** PAGE EXTRACT follows **

# Anyone gonna watch that Lion King Re-release?



## Iudicium_86 (Aug 14, 2011)

Not sure how I feel about the 3D conversion, but I'm going to see it. Hopefully catch some of the original theater magic Lion King had when I was a kid.


----------



## Tewin Follow (Aug 14, 2011)

What.

This is the first I've heard of this.
3D films are annoying, especially because one of my eyes doesn't work too well. 

The only good thing about this is that it could launch a new line of Lion King soft toys.


----------



## Ariosto (Aug 14, 2011)

If I could, I wouldn't, since I never was too fond of *The Lion King*. That, and I consider 3-D to be a gimmick better left to attractions than to movies.
Wishful thinking: Why don't they re-release *Fantasia* but not in 3-D? Reality says that it's because it wouldn't give them much profit.

** End of PAGE EXTRACT **

Rewrite the Lion King re-release thread, starting with "Not sure how" and going on through "work too well.", with "3D" changed to "IMAX".

** EXTRACTED ENTRIES follows **

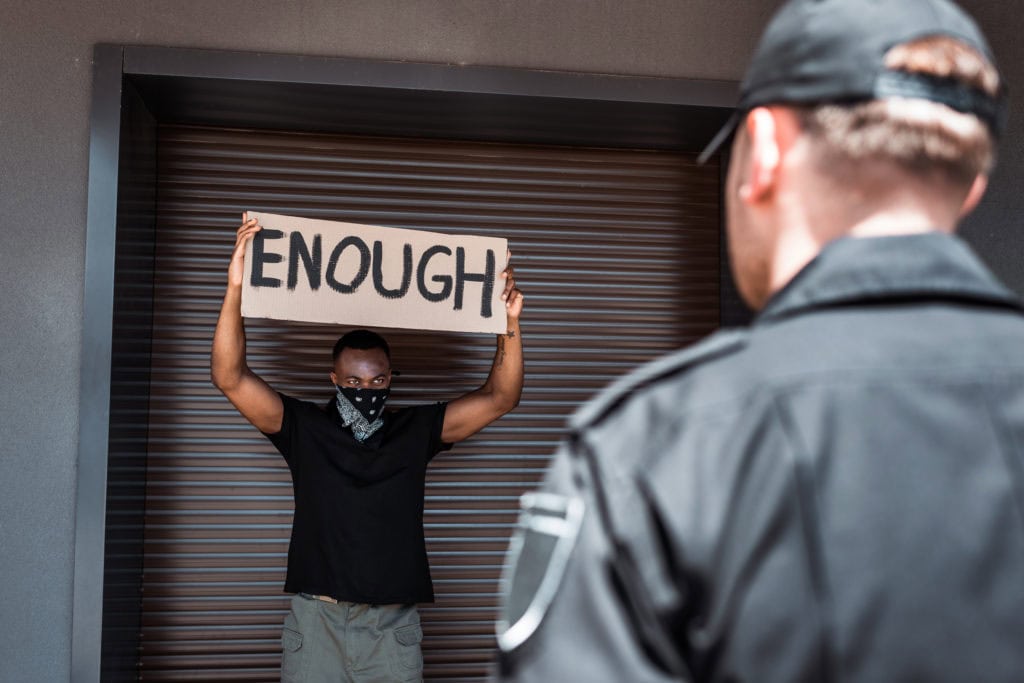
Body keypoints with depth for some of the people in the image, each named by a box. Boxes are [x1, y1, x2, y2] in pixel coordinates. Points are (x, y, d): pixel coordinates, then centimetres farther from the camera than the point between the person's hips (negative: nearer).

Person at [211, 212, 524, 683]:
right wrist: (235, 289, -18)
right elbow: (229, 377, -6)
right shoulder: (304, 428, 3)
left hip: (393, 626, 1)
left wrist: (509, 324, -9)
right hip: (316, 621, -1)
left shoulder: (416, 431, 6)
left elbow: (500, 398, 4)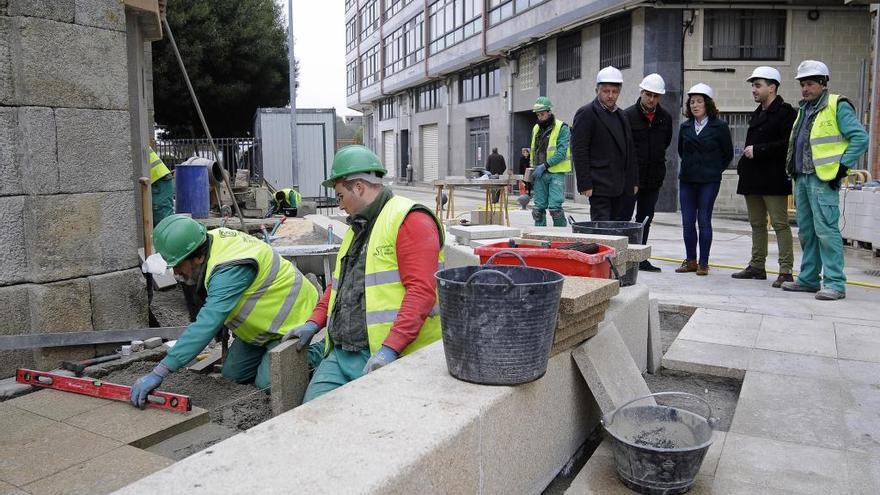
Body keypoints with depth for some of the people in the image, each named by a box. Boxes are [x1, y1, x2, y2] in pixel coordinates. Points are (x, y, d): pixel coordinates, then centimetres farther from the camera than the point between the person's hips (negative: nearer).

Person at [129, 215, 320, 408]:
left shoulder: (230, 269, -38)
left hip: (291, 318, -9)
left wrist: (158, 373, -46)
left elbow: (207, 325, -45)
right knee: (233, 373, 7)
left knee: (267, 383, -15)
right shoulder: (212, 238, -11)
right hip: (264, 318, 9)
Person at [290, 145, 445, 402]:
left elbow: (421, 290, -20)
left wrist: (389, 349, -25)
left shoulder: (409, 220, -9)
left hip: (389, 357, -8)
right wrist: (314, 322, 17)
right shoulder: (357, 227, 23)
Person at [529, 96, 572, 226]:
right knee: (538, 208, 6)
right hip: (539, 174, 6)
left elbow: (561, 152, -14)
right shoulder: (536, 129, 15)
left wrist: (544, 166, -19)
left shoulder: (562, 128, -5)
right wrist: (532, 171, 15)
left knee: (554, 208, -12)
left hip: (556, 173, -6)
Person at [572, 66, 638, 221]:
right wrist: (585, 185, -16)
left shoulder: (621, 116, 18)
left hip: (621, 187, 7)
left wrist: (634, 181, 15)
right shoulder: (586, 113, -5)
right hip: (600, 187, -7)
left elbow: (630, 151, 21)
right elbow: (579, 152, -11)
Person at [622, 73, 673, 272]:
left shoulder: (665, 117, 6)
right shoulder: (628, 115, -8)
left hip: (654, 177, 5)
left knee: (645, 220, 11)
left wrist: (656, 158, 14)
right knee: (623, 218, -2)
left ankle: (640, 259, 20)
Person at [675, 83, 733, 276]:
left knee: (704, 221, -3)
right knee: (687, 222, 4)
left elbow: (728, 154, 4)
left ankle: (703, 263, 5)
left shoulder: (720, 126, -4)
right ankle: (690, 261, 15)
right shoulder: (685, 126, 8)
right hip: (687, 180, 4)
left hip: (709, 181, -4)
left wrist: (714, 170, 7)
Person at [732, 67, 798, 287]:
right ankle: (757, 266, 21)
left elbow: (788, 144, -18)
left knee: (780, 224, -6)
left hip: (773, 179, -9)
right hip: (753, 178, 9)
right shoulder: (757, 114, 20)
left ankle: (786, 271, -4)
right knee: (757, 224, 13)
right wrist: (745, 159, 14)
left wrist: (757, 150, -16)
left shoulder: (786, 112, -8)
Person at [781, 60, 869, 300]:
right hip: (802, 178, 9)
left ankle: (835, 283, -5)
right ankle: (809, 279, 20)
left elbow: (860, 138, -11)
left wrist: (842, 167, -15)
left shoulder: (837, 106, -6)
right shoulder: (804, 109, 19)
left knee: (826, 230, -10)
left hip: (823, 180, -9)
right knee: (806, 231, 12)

** End of EXTRACTED ENTRIES **

EXERCISE RESPONSE ▸
Not sure how I feel about the IMAX conversion, but I'm going to see it. Hopefully catch some of the original theater magic Lion King had when I was a kid.


----------



## Tewin Follow (Aug 14, 2011)

What.

This is the first I've heard of this.
IMAX films are annoying, especially because one of my eyes doesn't work too well.